Directions —
Nothing but the images should be left out when the entries are restated word for word.

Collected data

■ ■ ■ ■ ■

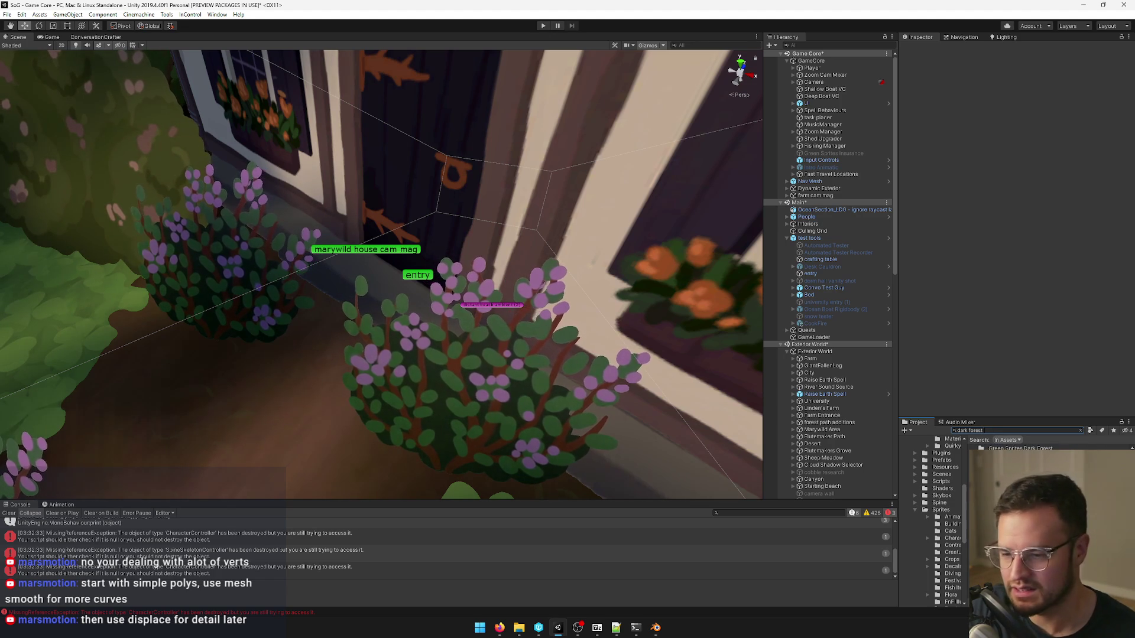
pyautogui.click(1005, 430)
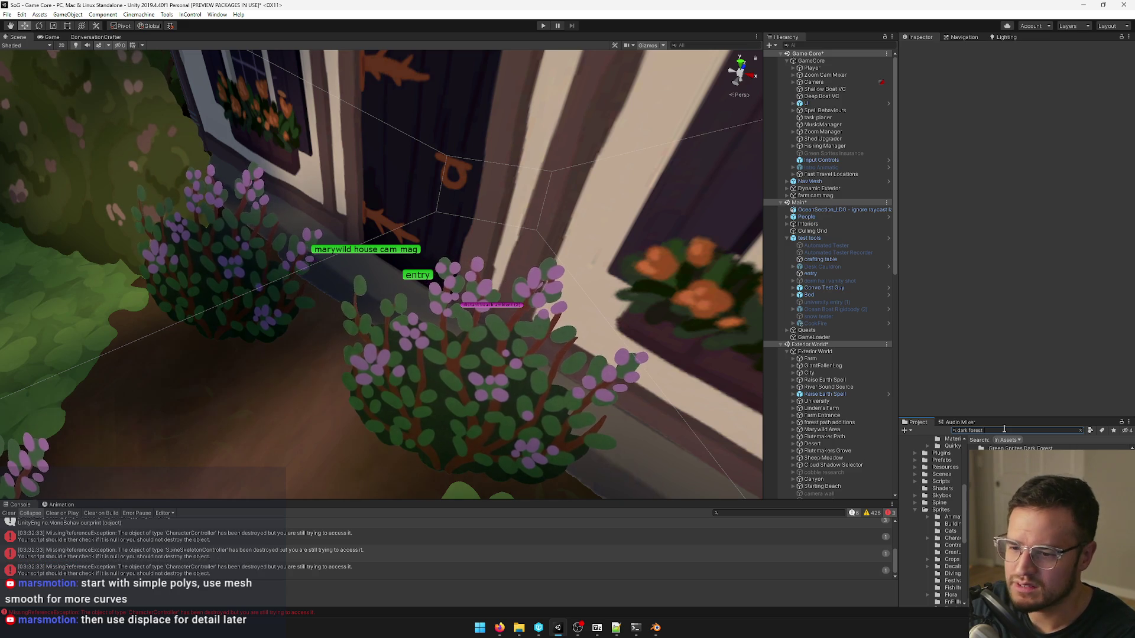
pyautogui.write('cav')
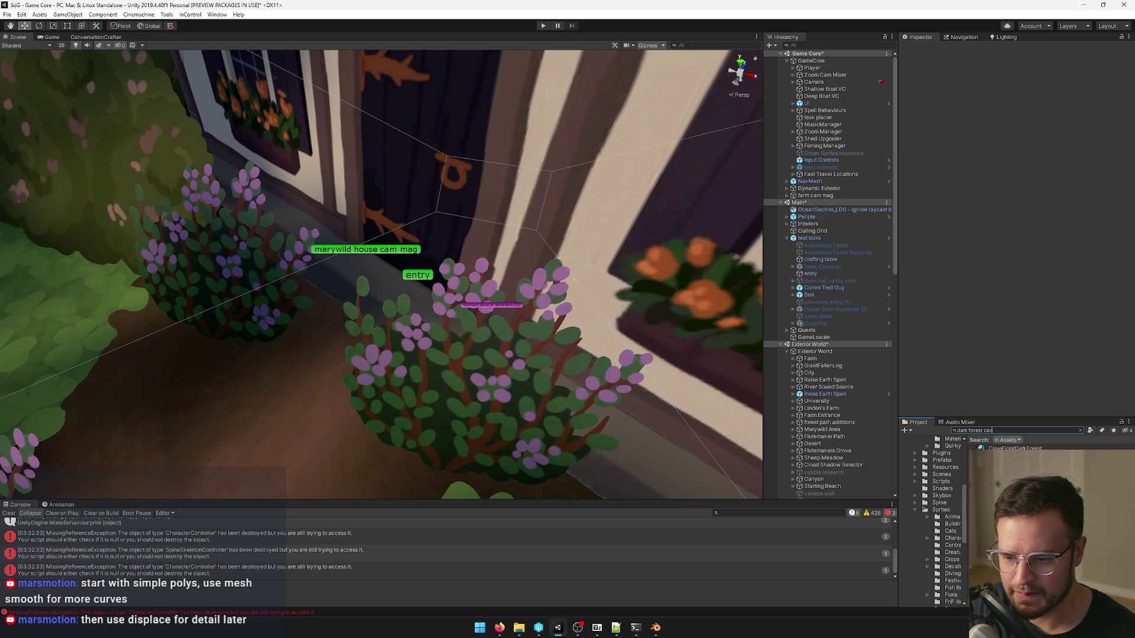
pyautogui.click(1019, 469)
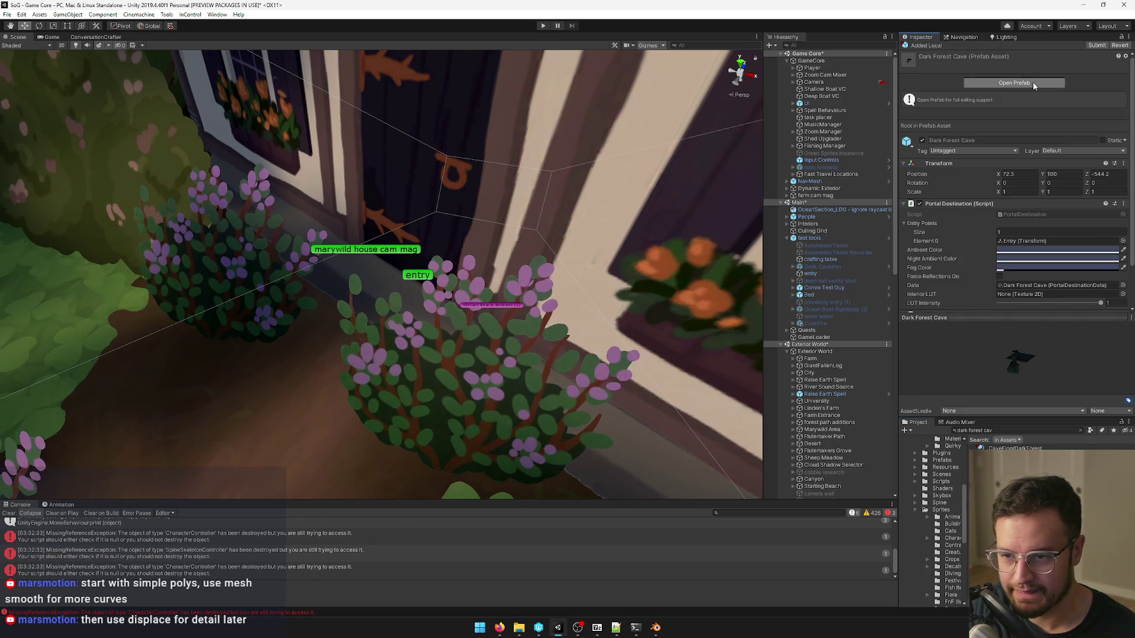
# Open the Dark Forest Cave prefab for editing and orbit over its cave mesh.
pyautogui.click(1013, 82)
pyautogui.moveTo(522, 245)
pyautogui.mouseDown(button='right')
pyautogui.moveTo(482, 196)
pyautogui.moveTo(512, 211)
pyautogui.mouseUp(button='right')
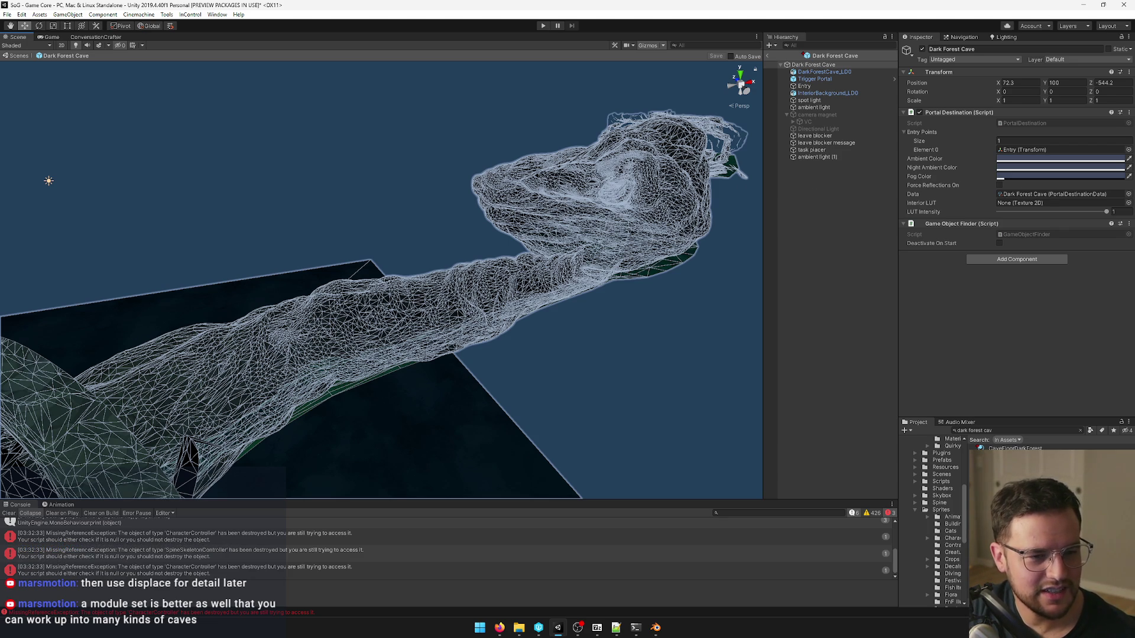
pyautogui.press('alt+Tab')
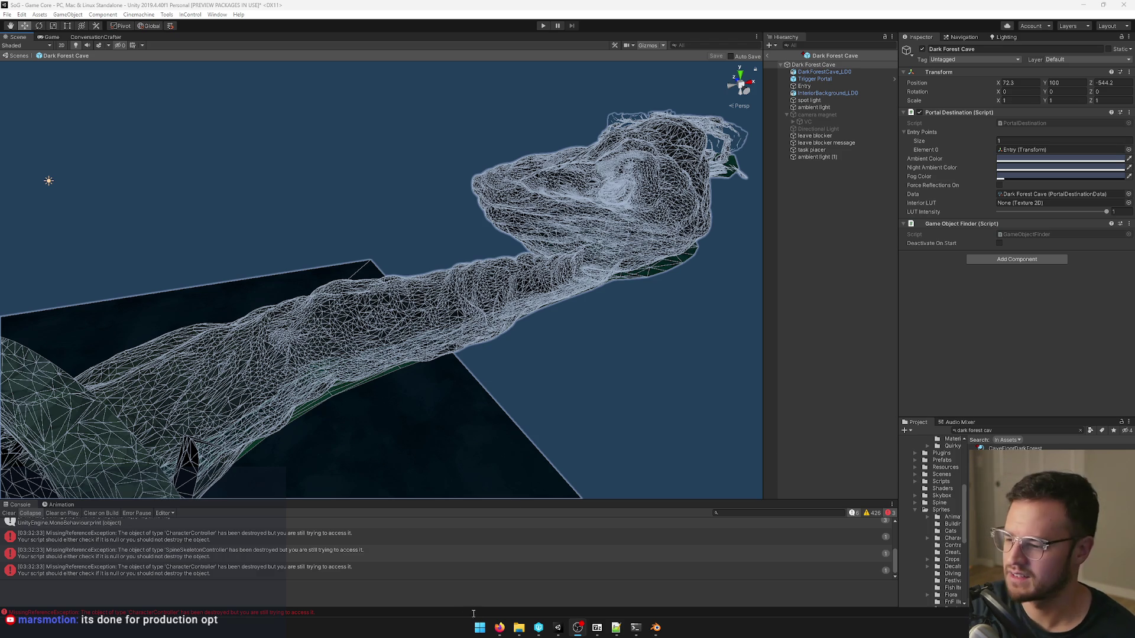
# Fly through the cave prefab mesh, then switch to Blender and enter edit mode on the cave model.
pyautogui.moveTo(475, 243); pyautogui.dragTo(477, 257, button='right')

■ ■ ■ ■ ■

Written answer —
pyautogui.click(1005, 430)
pyautogui.write('cav')
pyautogui.click(1019, 469)
# Open the Dark Forest Cave prefab for editing and orbit over its cave mesh.
pyautogui.click(1013, 82)
pyautogui.moveTo(522, 245)
pyautogui.mouseDown(button='right')
pyautogui.moveTo(482, 196)
pyautogui.moveTo(512, 211)
pyautogui.mouseUp(button='right')
pyautogui.press('alt+Tab')
# Fly through the cave prefab mesh, then switch to Blender and enter edit mode on the cave model.
pyautogui.moveTo(475, 243); pyautogui.dragTo(477, 257, button='right')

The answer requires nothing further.